**TEXT PASSAGE:**
---

Vietnamese electric car maker VinFast said on Thursday its third-quarter revenues more than doubled as it ramps up deliveries and partnerships with U.S. dealers, and that it would set up a plant in India as part of its expansion drive.
The company said in a filing to U.S. securities regulators that it made $343 million in revenues for the three months ended Sept. 30, up 159% on the same period last year.
Its net loss widened 33.7% to $623 million, however, as it continued to rack up expenses.
VinFast, which was formed in 2017 and began making electric vehicles (EV) in 2021, also said it would set up an assembly plant in India, the world's No.3 car producing nation, to take advantage of the South Asian government's incentives for EVs.
The company said it aimed to open the plant in 2026.
Just weeks ago, VinFast announced a similar plan for Indonesia and started a recruitment campaign for India on LinkedIn.
VinFast has entered the global EV market at a time when EV prices are under pressure, led by cuts at market leader Tesla and a range of Chinese companies amid a weakening global economy.

---

**STATED GOAL 1:** How many lines of the listing below contain the string "kern"? Case matters, so reply with the number alone.

Stored entries:
---

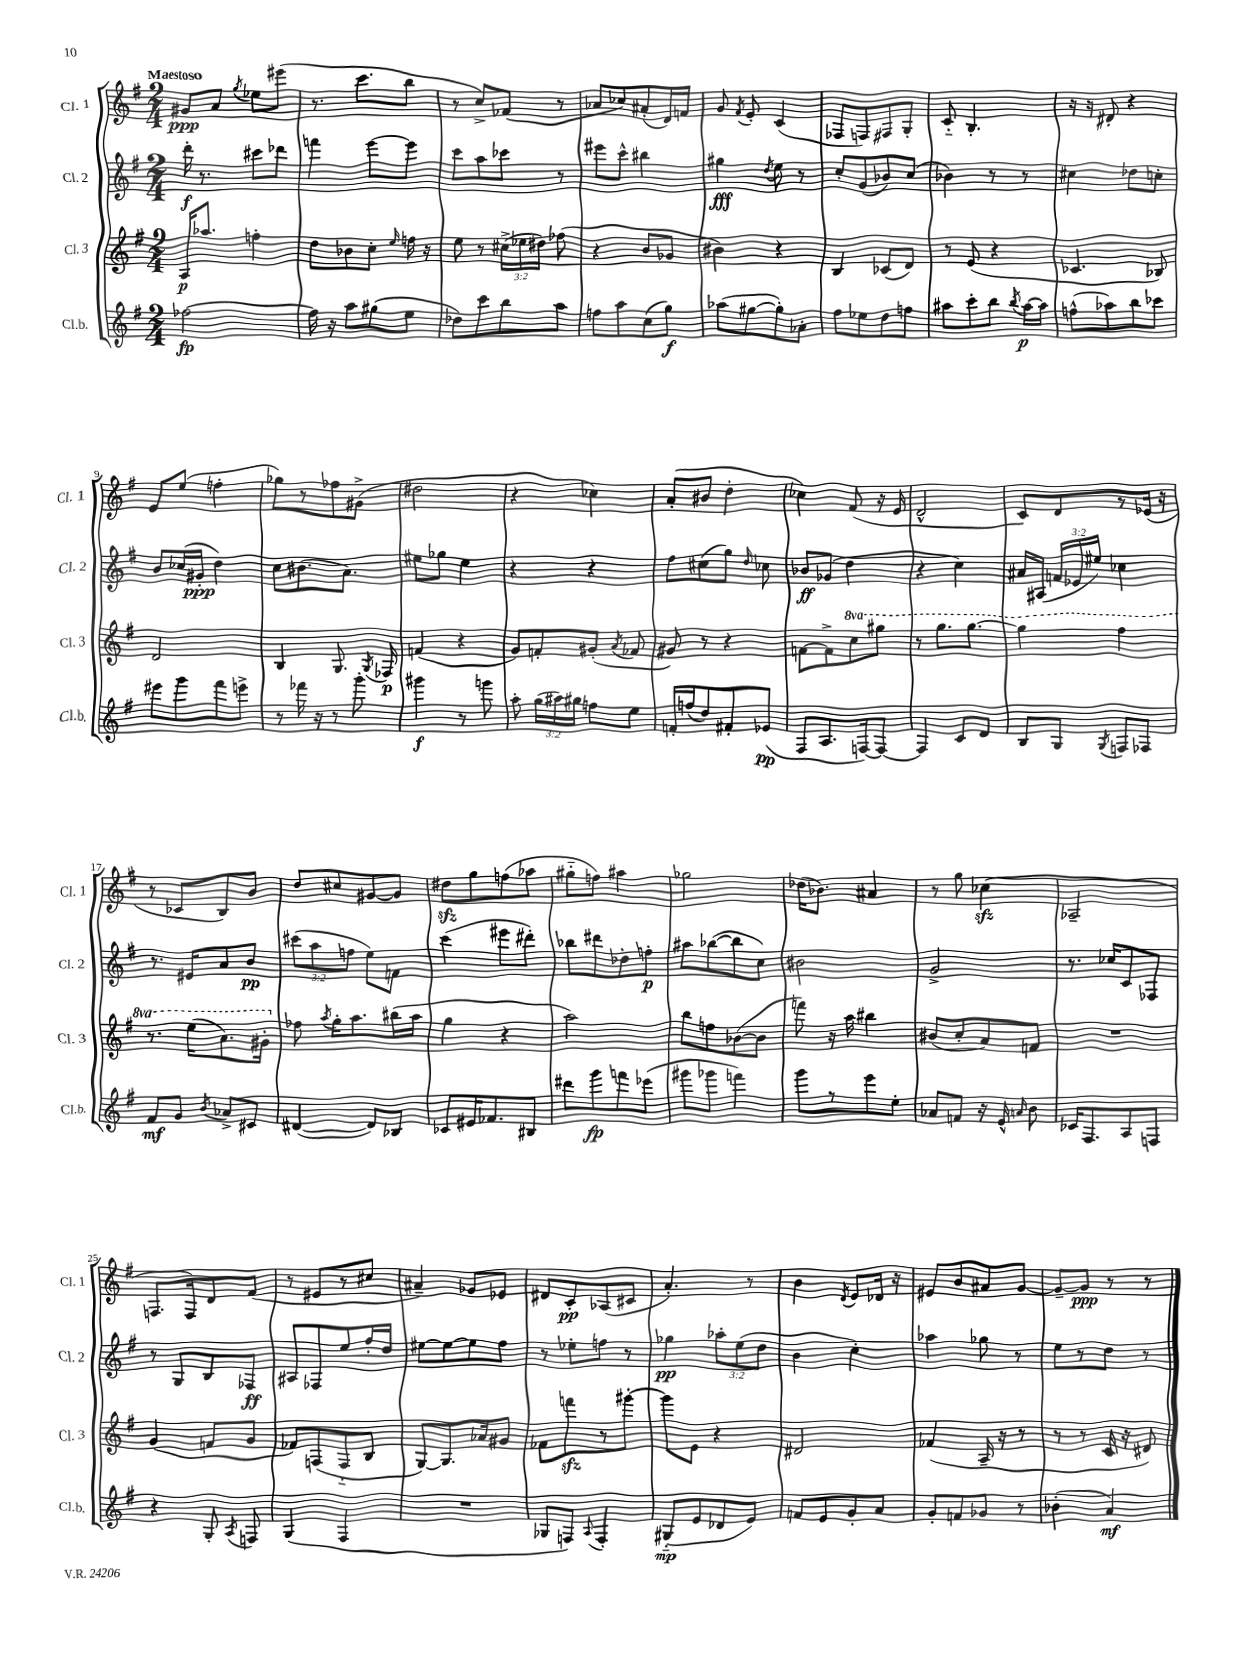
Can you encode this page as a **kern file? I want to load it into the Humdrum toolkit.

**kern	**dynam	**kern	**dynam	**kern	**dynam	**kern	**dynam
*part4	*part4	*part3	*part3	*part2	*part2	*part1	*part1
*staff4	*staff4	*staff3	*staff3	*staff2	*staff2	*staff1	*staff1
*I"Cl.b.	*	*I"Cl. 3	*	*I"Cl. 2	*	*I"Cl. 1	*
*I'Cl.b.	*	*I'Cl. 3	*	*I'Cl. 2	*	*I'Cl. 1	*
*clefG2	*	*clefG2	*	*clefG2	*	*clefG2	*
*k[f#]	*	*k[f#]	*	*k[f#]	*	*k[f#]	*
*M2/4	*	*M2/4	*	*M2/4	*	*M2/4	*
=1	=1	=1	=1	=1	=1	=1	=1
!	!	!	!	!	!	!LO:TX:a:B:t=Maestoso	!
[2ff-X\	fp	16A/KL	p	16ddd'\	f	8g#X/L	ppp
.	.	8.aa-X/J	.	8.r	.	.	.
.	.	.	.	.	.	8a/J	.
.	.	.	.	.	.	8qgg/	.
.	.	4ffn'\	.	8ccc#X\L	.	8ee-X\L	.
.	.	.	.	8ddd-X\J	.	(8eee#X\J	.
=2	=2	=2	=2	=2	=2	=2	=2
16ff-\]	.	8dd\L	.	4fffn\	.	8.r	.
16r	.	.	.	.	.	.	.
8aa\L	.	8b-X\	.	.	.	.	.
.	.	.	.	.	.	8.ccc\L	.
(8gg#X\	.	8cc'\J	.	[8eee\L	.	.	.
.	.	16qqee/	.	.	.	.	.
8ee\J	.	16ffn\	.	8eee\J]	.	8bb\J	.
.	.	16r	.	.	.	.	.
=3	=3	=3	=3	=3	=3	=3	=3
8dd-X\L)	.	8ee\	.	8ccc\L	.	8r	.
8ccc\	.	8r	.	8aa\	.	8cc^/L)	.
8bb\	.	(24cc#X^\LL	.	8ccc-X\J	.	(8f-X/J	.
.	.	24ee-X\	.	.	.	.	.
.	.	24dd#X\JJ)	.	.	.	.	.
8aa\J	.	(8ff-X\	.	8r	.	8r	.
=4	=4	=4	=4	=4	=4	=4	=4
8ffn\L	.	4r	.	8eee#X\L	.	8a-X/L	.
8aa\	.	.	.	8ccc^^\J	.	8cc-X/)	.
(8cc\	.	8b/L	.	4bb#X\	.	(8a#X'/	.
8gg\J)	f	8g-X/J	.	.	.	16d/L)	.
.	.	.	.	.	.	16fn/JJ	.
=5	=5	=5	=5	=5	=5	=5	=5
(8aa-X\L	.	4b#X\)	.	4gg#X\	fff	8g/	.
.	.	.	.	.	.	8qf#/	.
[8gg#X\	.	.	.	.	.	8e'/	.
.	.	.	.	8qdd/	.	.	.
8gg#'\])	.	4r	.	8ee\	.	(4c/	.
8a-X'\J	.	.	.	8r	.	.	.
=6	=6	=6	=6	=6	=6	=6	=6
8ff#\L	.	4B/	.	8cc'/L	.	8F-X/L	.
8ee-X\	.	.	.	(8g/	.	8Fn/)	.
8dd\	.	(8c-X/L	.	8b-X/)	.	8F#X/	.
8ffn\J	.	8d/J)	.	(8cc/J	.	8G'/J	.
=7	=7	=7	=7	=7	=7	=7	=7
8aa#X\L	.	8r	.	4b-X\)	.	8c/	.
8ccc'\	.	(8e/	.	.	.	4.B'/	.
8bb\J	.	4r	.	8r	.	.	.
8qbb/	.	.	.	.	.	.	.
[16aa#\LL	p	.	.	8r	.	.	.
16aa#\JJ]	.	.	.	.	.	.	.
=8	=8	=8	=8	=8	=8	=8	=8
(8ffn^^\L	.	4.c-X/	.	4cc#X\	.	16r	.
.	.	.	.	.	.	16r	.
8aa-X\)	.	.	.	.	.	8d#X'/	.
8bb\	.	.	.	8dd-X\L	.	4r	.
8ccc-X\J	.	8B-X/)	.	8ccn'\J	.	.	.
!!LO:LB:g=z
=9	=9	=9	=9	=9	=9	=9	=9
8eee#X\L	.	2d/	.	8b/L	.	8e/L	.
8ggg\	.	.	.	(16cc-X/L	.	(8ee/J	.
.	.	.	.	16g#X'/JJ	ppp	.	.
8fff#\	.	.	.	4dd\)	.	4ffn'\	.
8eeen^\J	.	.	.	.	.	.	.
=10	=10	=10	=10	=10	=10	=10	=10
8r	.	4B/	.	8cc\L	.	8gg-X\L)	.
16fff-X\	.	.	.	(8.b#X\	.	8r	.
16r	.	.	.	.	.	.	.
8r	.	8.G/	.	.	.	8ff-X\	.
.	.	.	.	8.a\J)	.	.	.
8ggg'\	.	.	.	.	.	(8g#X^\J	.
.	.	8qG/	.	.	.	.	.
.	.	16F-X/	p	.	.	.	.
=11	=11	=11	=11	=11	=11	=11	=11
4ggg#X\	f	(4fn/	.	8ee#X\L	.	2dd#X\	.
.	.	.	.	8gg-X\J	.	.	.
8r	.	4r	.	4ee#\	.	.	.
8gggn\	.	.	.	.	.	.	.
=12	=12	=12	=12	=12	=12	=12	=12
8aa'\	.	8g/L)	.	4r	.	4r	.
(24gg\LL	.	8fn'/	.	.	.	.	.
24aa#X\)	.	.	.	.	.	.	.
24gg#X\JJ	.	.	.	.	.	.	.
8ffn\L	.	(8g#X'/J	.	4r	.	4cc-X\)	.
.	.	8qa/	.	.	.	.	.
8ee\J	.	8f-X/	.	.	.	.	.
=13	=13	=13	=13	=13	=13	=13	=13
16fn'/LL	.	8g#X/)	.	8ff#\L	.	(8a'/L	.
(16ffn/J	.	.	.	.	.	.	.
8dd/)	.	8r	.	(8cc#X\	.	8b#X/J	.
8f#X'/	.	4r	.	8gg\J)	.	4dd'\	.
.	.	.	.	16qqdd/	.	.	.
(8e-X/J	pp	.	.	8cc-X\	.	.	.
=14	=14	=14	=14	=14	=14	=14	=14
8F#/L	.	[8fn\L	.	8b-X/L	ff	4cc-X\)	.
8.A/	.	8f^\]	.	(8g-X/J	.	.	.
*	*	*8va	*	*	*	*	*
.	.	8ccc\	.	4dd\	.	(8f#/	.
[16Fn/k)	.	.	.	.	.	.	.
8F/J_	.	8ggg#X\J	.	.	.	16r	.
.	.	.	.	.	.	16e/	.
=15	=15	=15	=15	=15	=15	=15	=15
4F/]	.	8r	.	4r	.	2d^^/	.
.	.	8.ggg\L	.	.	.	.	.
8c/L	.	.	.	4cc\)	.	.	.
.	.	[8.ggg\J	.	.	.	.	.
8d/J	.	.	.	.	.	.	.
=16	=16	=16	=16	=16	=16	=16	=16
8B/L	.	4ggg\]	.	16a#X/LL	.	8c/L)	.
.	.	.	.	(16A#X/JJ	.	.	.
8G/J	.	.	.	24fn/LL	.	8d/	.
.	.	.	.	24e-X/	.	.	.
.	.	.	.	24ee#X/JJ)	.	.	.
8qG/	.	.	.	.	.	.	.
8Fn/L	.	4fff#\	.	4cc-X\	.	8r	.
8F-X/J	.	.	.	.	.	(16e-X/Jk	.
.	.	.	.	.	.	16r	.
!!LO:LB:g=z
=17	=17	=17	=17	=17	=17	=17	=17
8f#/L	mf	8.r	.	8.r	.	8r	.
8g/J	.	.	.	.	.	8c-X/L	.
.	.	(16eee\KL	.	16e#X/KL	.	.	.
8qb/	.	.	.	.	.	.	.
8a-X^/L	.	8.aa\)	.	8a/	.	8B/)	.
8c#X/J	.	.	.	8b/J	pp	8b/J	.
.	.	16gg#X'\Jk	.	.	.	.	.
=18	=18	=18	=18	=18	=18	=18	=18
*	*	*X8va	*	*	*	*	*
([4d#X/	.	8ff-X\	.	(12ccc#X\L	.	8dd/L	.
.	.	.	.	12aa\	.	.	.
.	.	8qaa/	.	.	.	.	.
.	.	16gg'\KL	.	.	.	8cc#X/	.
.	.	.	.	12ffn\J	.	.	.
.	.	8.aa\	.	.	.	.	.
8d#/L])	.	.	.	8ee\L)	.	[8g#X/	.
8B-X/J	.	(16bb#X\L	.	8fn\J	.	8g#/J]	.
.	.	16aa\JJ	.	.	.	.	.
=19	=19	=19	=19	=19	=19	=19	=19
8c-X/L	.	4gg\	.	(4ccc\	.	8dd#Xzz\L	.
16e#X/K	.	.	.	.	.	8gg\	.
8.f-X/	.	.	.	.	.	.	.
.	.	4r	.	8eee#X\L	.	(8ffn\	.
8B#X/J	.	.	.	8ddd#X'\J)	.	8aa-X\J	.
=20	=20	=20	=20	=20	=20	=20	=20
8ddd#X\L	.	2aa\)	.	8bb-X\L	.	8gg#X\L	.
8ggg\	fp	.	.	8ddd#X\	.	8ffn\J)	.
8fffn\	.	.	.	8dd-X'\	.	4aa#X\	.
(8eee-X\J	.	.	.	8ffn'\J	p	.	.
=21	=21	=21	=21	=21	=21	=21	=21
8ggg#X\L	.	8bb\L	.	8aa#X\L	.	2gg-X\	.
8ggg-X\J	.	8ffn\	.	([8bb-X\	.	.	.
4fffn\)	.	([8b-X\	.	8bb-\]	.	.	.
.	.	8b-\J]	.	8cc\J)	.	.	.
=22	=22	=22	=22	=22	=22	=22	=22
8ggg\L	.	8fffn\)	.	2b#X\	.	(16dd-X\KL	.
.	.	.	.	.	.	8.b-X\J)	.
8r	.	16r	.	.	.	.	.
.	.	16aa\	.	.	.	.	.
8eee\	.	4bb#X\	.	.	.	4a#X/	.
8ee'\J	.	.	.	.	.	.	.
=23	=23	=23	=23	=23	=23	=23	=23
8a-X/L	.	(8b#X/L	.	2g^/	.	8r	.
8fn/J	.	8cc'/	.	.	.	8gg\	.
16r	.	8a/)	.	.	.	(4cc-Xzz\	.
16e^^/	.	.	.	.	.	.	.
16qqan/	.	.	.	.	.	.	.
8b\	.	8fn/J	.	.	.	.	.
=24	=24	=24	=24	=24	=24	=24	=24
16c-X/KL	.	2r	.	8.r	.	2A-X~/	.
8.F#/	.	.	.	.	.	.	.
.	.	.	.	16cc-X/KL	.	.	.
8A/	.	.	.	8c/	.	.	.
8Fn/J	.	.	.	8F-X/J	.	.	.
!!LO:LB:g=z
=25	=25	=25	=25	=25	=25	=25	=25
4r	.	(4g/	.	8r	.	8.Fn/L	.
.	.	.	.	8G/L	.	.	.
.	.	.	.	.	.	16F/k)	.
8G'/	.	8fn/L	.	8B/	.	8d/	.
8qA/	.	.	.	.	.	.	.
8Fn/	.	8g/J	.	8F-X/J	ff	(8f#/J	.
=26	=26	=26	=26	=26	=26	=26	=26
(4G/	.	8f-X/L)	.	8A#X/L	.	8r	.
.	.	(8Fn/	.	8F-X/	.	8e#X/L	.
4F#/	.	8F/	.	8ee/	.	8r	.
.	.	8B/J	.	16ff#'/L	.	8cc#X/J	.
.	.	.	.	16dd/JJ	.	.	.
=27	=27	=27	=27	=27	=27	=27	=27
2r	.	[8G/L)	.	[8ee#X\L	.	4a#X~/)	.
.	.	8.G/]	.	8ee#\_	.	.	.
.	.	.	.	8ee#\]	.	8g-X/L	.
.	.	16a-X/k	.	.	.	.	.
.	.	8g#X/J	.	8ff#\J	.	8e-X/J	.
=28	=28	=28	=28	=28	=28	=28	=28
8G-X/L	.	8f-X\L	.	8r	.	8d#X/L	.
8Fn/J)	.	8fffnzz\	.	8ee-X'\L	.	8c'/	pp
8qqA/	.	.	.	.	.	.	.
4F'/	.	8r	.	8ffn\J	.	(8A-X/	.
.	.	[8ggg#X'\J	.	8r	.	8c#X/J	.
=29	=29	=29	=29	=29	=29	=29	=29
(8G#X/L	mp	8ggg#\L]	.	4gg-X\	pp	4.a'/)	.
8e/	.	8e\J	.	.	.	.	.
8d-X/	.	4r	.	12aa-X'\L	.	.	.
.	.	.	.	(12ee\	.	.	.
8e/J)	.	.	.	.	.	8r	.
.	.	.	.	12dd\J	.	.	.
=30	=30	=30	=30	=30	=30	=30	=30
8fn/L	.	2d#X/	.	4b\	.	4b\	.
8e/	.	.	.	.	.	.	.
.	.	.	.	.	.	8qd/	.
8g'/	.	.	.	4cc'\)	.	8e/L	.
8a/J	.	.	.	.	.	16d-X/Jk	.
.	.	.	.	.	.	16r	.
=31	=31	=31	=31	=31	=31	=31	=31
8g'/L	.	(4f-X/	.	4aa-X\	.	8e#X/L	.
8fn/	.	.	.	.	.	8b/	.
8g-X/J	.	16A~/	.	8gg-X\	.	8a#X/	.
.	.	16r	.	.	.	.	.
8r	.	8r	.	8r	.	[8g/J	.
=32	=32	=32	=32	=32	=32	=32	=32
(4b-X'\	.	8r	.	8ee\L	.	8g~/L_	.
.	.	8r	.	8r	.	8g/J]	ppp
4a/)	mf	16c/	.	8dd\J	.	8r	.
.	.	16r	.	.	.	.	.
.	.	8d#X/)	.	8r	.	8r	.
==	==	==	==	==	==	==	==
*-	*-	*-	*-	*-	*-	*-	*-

---

**STATED GOAL 2:** Reproduce the passage on VinFast's third-quarter results from above in full, word for word.

**WORKED ANSWER 1:** 2

**WORKED ANSWER 2:**
Vietnamese electric car maker VinFast said on Thursday its third-quarter revenues more than doubled as it ramps up deliveries and partnerships with U.S. dealers, and that it would set up a plant in India as part of its expansion drive.
The company said in a filing to U.S. securities regulators that it made $343 million in revenues for the three months ended Sept. 30, up 159% on the same period last year.
Its net loss widened 33.7% to $623 million, however, as it continued to rack up expenses.
VinFast, which was formed in 2017 and began making electric vehicles (EV) in 2021, also said it would set up an assembly plant in India, the world's No.3 car producing nation, to take advantage of the South Asian government's incentives for EVs.
The company said it aimed to open the plant in 2026.
Just weeks ago, VinFast announced a similar plan for Indonesia and started a recruitment campaign for India on LinkedIn.
VinFast has entered the global EV market at a time when EV prices are under pressure, led by cuts at market leader Tesla and a range of Chinese companies amid a weakening global economy.